Run this command on each Oracle Virtual Directory host in your topology, with the appropriate value for ovd.host in the property file.

11.4.3 Creating a Global Plug-in

To create a Global Oracle Virtual Directory plug-in, proceed as follows:

  1. In a web browser, go to Oracle Directory Services Manager (ODSM).

  2. Create connections to each of the Oracle Virtual Directory instances running on LDAPHOST1 and LDAPHOST2, if they do not already exist.

  3. Connect to each Oracle Virtual Directory instance by using the appropriate connection entry.

  4. On the Home page, click the Advanced tab. The Advanced navigation tree appears.

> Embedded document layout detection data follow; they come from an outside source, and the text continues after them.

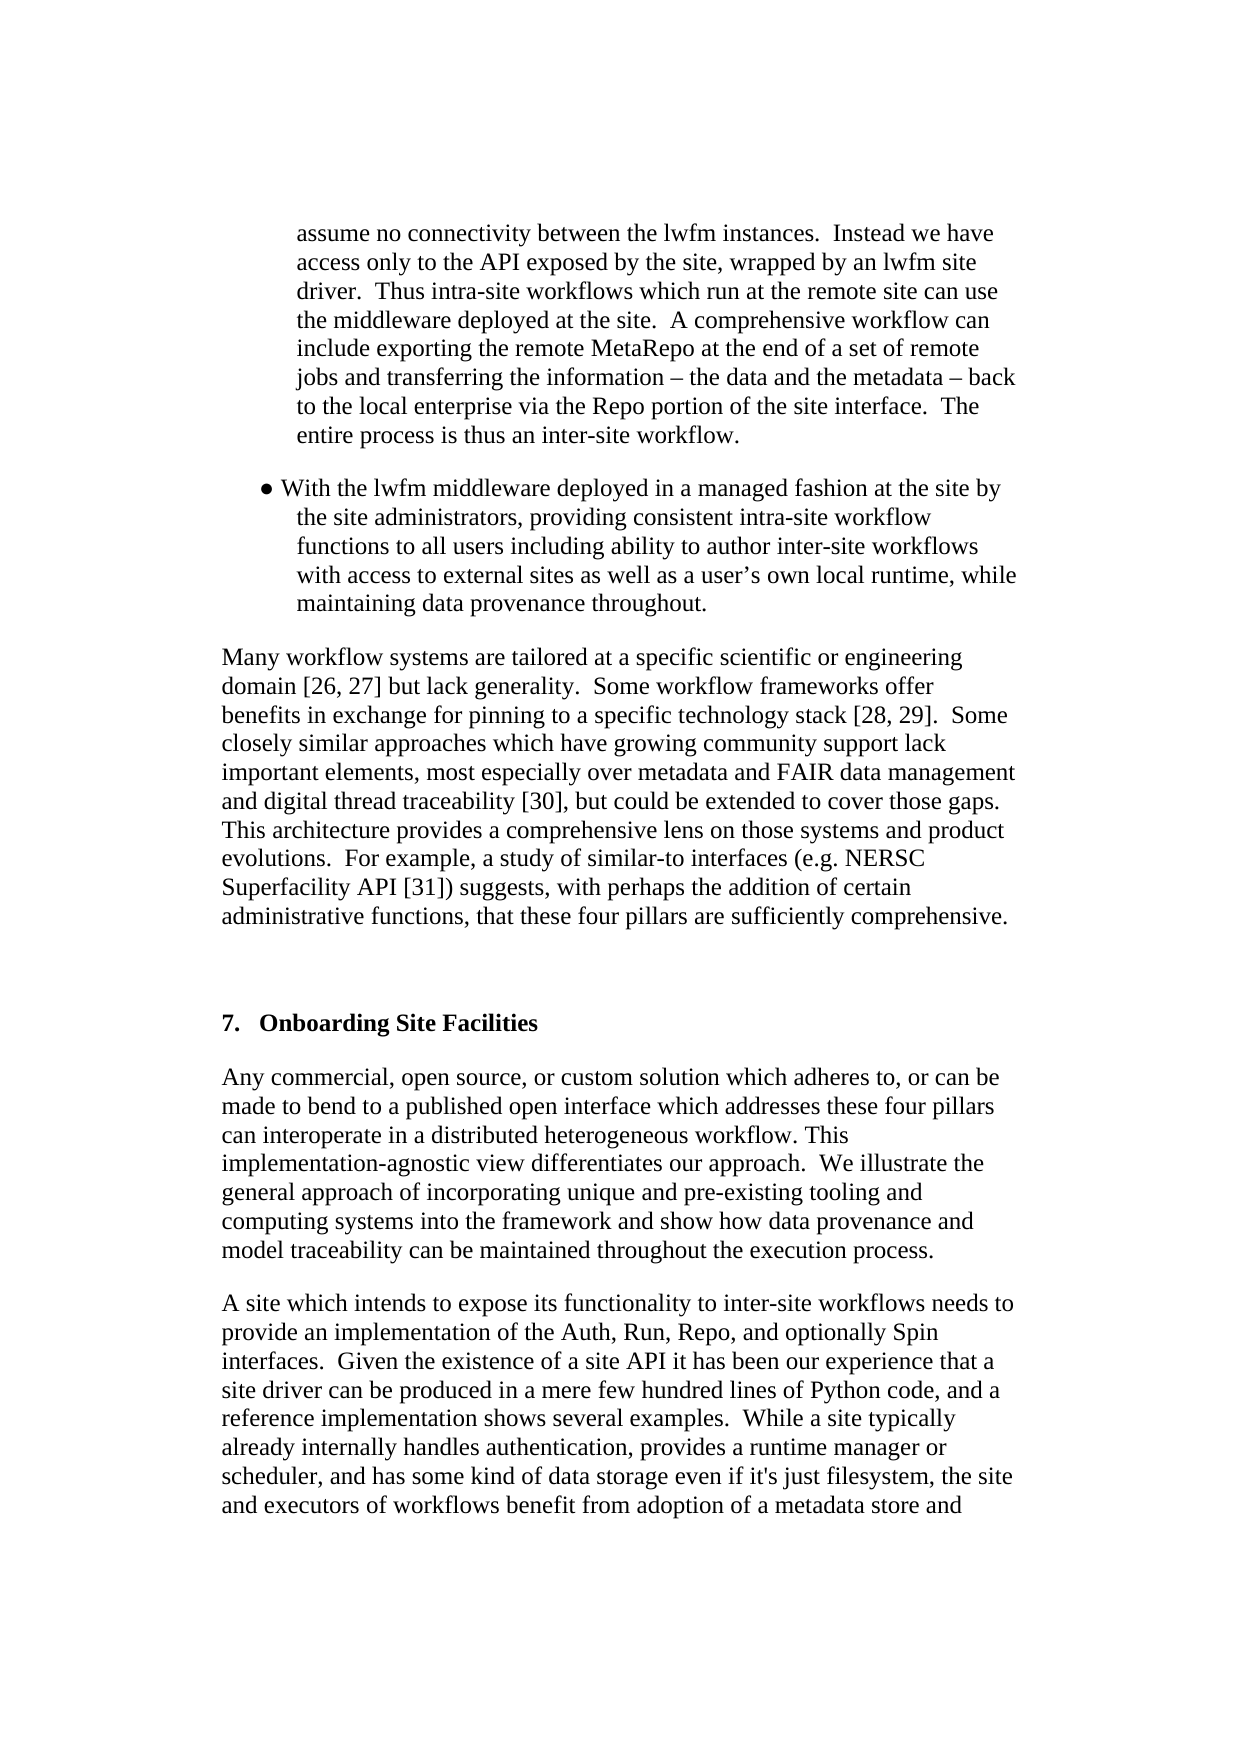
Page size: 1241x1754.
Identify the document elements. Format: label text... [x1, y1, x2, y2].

list With the lwfm middleware deployed in a managed fashion at the site by the site administrators, providing consistent intra-site workflow functions to all users including ability to author inter-site workflows with access to external sites as well as a user’s own local runtime, while maintaining data provenance throughout. [259, 473, 1019, 617]
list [259, 218, 1019, 448]
subtitle Onboarding Site Facilities [221, 1008, 1019, 1037]
text Any commercial, open source, or custom solution which adheres to, or can be made to bend to a published open interface which addresses these four pillars can interoperate in a distributed heterogeneous workflow. This implementation-agnostic view differentiates our approach. We illustrate the general approach of incorporating unique and pre-existing tooling and computing systems into the framework and show how data provenance and model traceability can be maintained throughout the execution process. [221, 1062, 1019, 1263]
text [221, 1288, 1019, 1518]
text Many workflow systems are tailored at a specific scientific or engineering domain [26, 27] but lack generality. Some workflow frameworks offer benefits in exchange for pinning to a specific technology stack [28, 29]. Some closely similar approaches which have growing community support lack important elements, most especially over metadata and FAIR data management and digital thread traceability [30], but could be extended to cover those gaps. This architecture provides a comprehensive lens on those systems and product evolutions. For example, a study of similar-to interfaces (e.g. NERSC Superfacility API [31]) suggests, with perhaps the addition of certain administrative functions, that these four pillars are sufficiently comprehensive. [221, 642, 1019, 930]
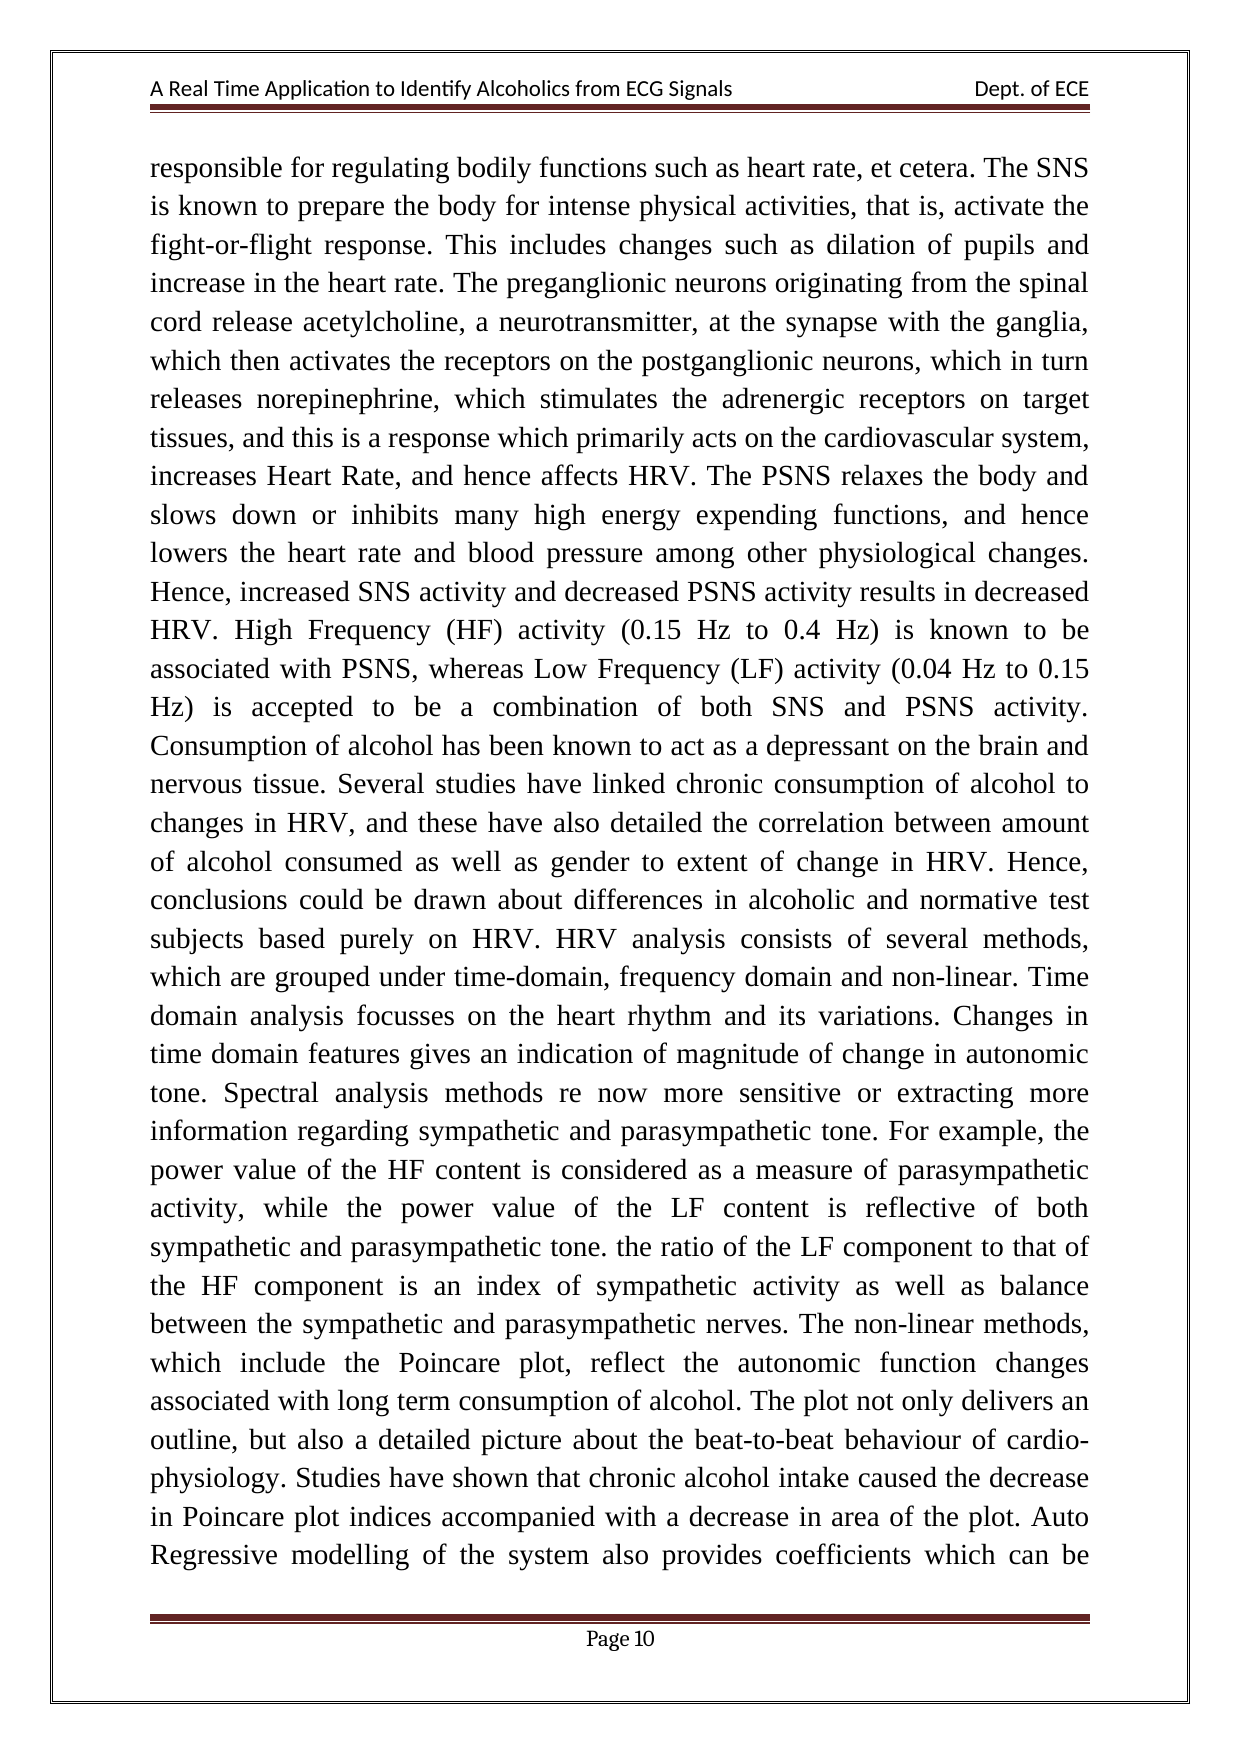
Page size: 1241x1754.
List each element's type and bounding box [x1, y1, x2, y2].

text [150, 150, 1090, 1571]
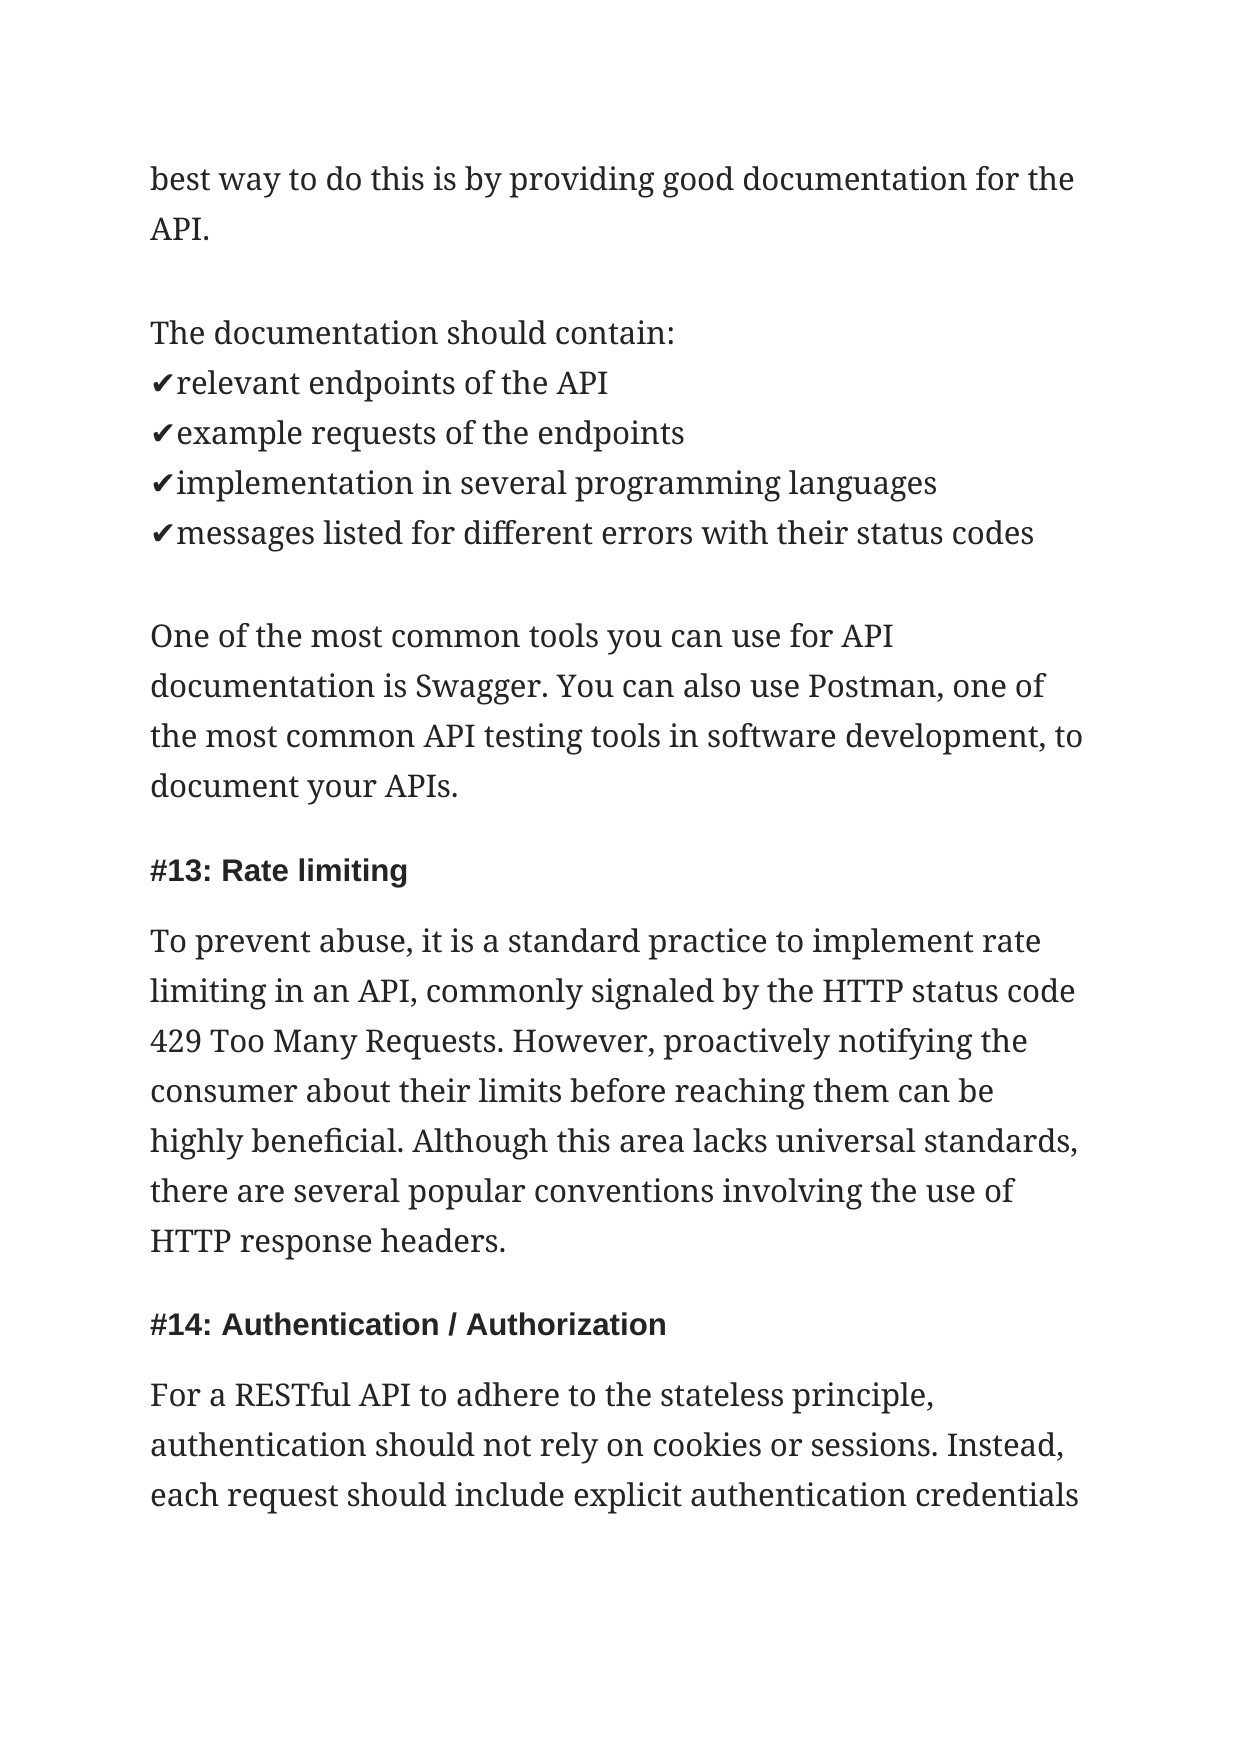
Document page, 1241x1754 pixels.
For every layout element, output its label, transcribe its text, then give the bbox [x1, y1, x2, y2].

text #14: Authentication / Authorization [150, 1304, 1090, 1342]
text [150, 150, 1090, 250]
text The documentation should contain: ✔️relevant endpoints of the API ✔️example requests of the endpoints ✔️implementation in several programming languages ✔️messages listed for different errors with their status codes [150, 303, 1090, 553]
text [150, 1365, 1090, 1515]
text To prevent abuse, it is a standard practice to implement rate limiting in an API, commonly signaled by the HTTP status code 429 Too Many Requests. However, proactively notifying the consumer about their limits before reaching them can be highly beneficial. Although this area lacks universal standards, there are several popular conventions involving the use of HTTP response headers. [150, 911, 1090, 1261]
text #13: Rate limiting [150, 850, 1090, 888]
text One of the most common tools you can use for API documentation is Swagger. You can also use Postman, one of the most common API testing tools in software development, to document your APIs. [150, 607, 1090, 807]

  5. Click the + next to Global Plugins in the left pane.

  6. Click Create Plugin.

  7. Create the Global Consolidated Changelog Plug-in as follows:

    Enter the following values to create the Global Consolidated Plug-in:

    • Name: Global Consolidated Changelog

    • Class: Click Select then choose: ConsolidatedChangelog

    Click OK when finished.

The environment is now ready to be configured to work with Oracle Virtual Directory as the Identity Store.

11.5 Additional Configuration Tasks

If you have previously integrated Oracle Identity Manager with a single directory and you are now reintegrating it with multiple directories, you must reset the changelog number for each of the incremental jobs to zero. The changelog numbers are repopulated on the next run.